■ Activity
The goal is an unaltered copy of the records below, minus any images.

■ Records drawn from a dataset
------------------------
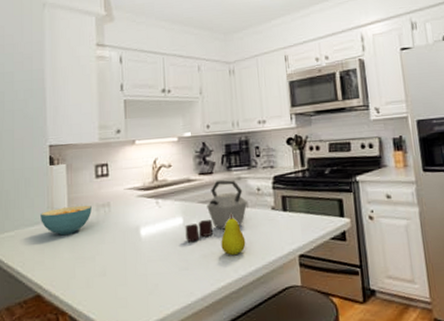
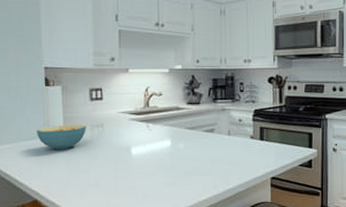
kettle: present [185,180,248,242] -> none [172,110,230,162]
fruit: present [221,213,246,256] -> none [204,139,226,175]

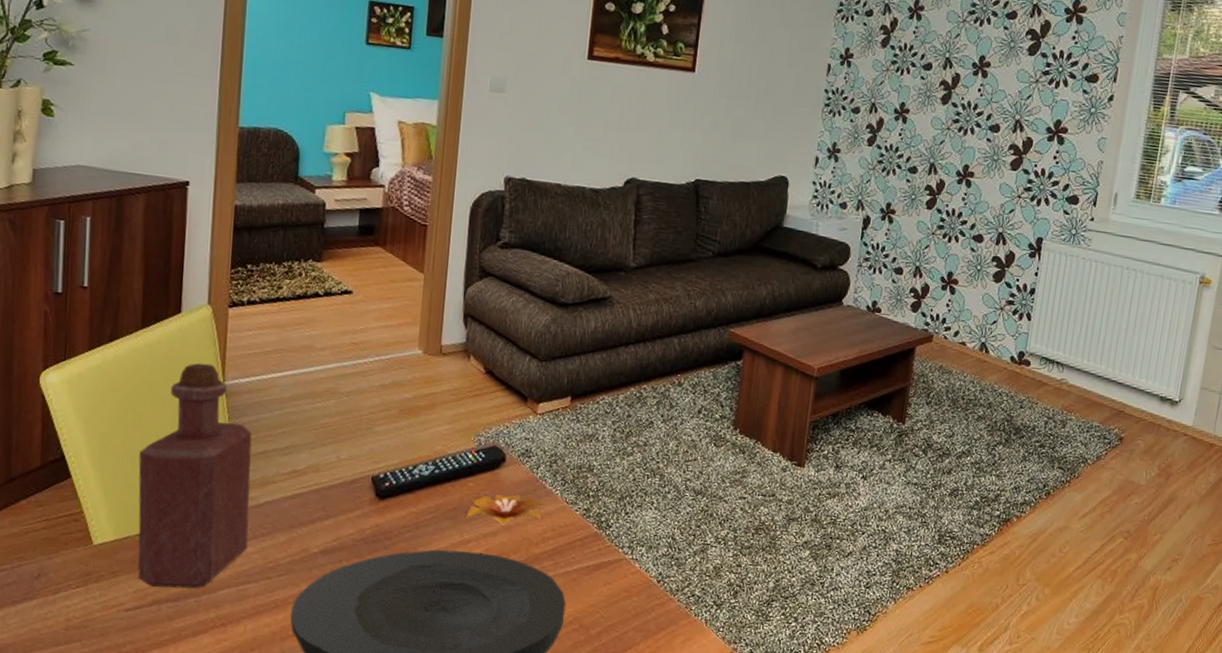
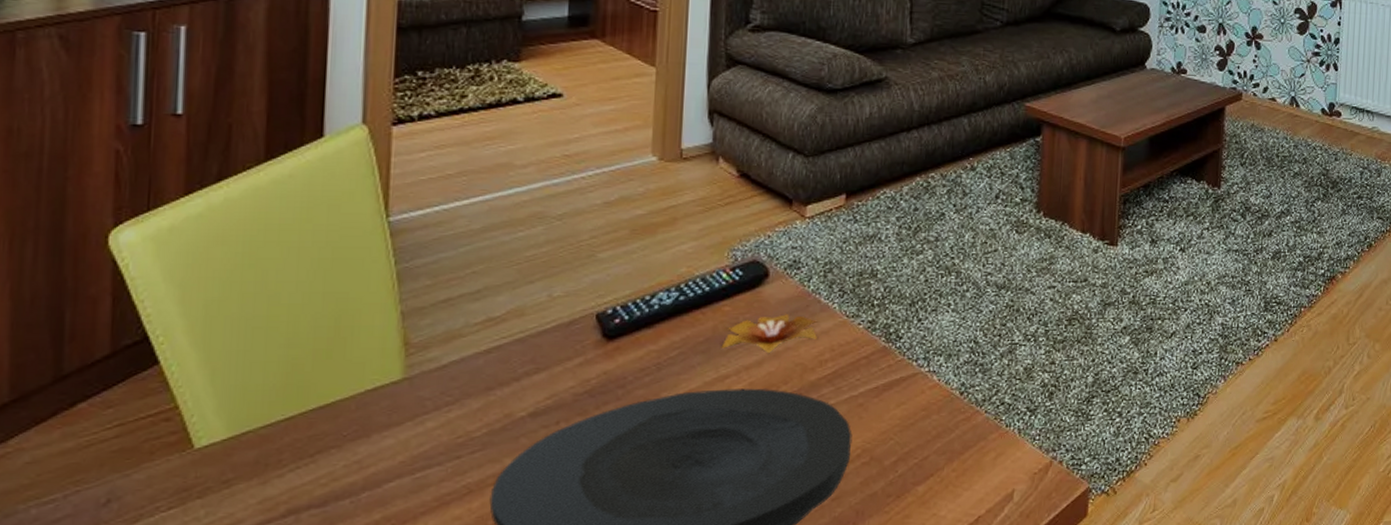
bottle: present [138,363,252,589] -> none [262,197,430,493]

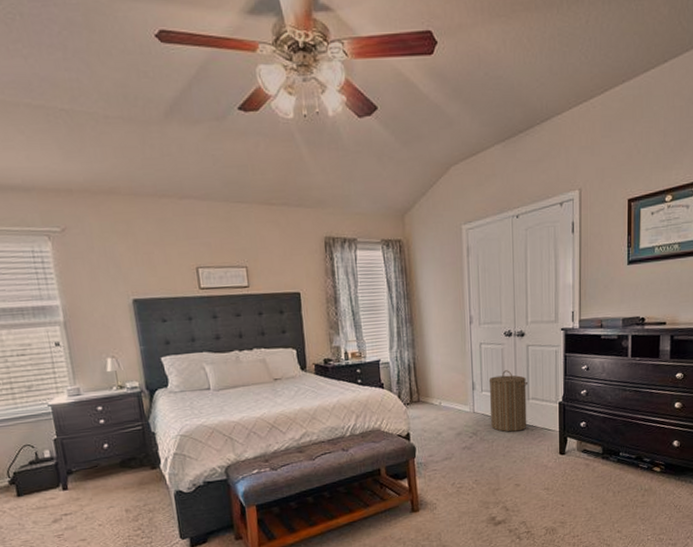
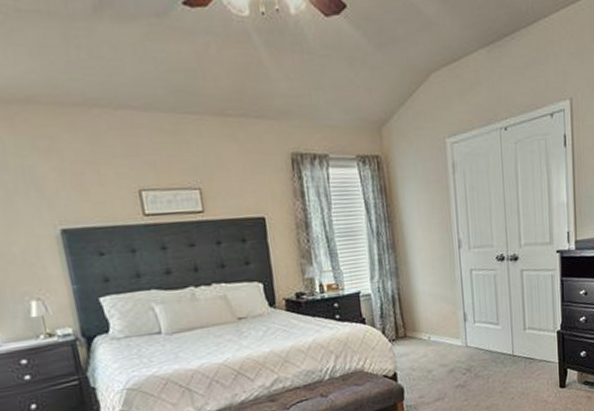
laundry hamper: present [488,370,529,432] -> none [481,298,525,367]

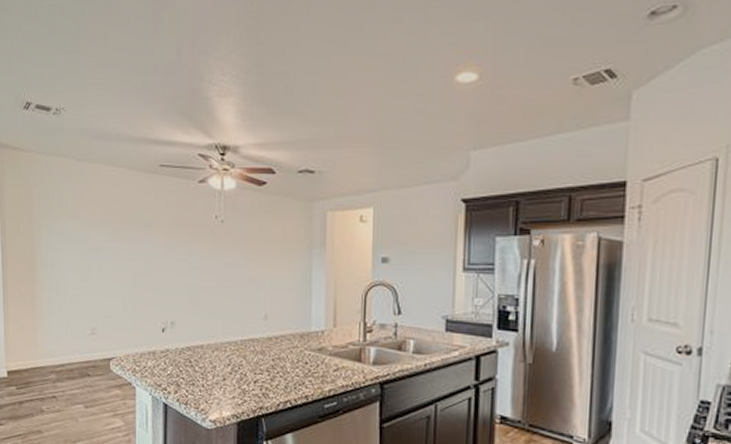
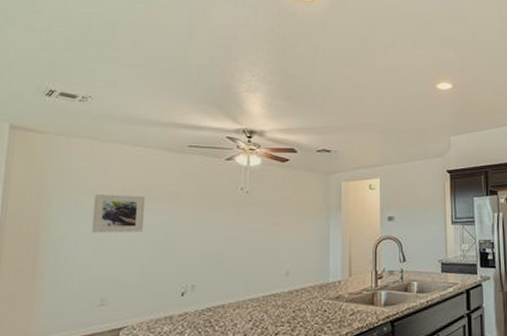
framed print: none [76,219,123,262] -> present [91,194,145,233]

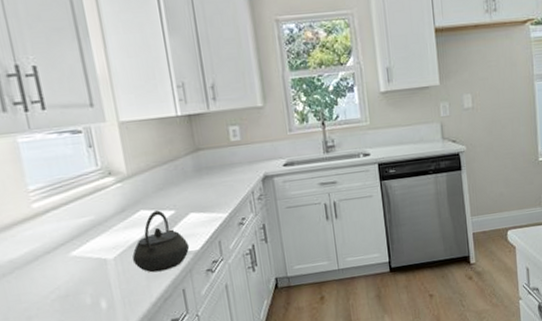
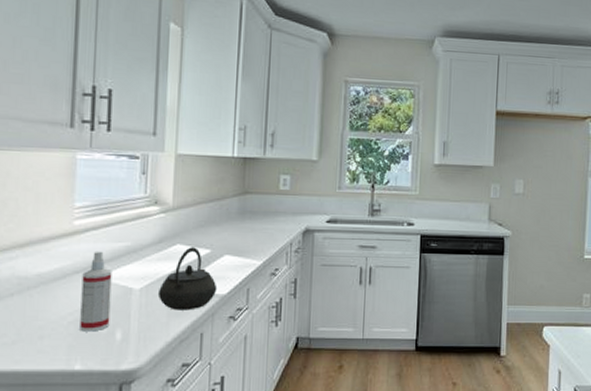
spray bottle: none [53,228,93,307] -> present [80,251,112,332]

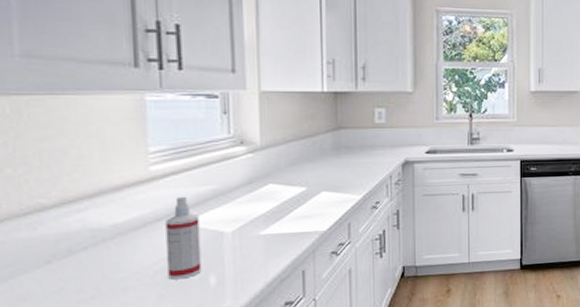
kettle: present [157,247,218,311] -> none [252,186,317,251]

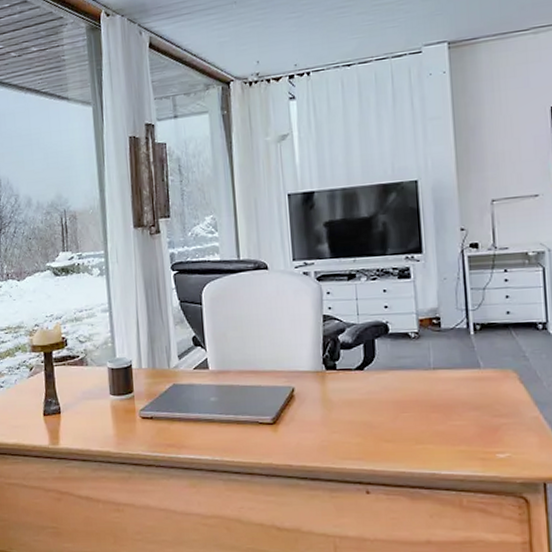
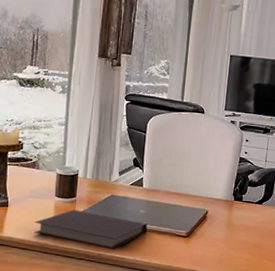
notebook: none [91,407,223,450] -> present [34,209,148,250]

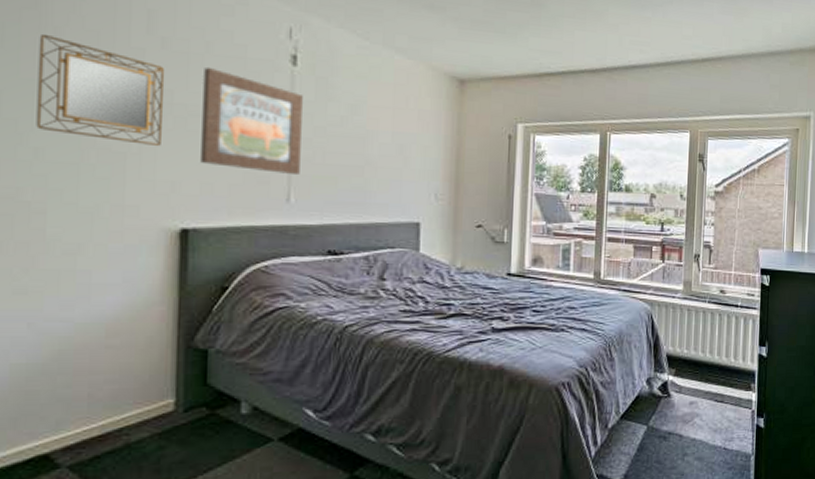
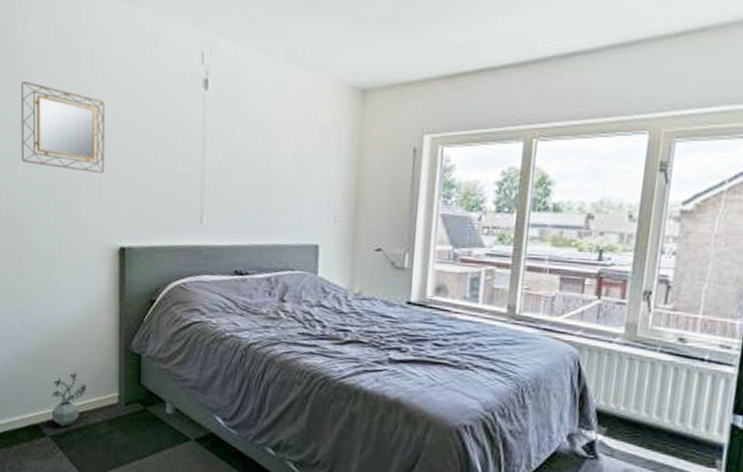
potted plant: none [71,380,128,451] -> present [51,372,86,427]
wall art: present [201,66,303,174] -> none [133,97,213,197]

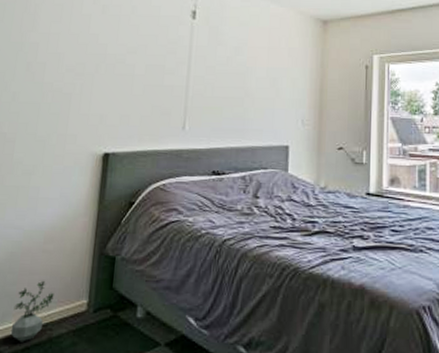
home mirror: present [20,80,106,173] -> none [16,9,103,87]

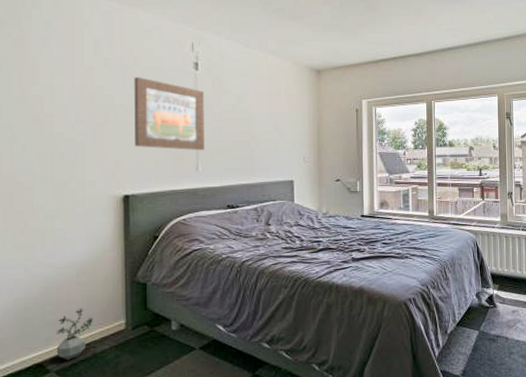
wall art: none [122,24,199,106] -> present [134,76,204,150]

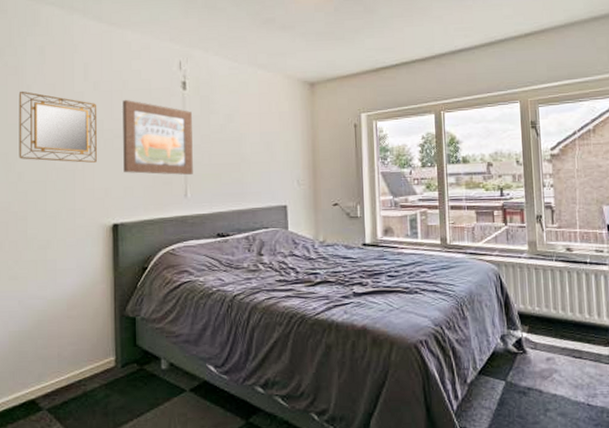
home mirror: none [23,63,108,136] -> present [18,91,98,163]
potted plant: present [56,308,93,360] -> none [48,343,83,398]

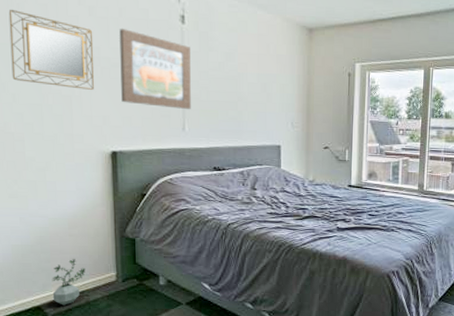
potted plant: none [48,343,83,398] -> present [51,258,86,306]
------------------------
■ Result of this exercise
kettle: present [185,180,248,242] -> none [172,110,230,162]
fruit: present [221,213,246,256] -> none [204,139,226,175]

bottle: present [138,363,252,589] -> none [262,197,430,493]

laundry hamper: present [488,370,529,432] -> none [481,298,525,367]

framed print: none [76,219,123,262] -> present [91,194,145,233]

spray bottle: none [53,228,93,307] -> present [80,251,112,332]

kettle: present [157,247,218,311] -> none [252,186,317,251]

notebook: none [91,407,223,450] -> present [34,209,148,250]

potted plant: none [71,380,128,451] -> present [51,372,86,427]
wall art: present [201,66,303,174] -> none [133,97,213,197]

home mirror: present [20,80,106,173] -> none [16,9,103,87]

wall art: none [122,24,199,106] -> present [134,76,204,150]

home mirror: none [23,63,108,136] -> present [18,91,98,163]
potted plant: present [56,308,93,360] -> none [48,343,83,398]

potted plant: none [48,343,83,398] -> present [51,258,86,306]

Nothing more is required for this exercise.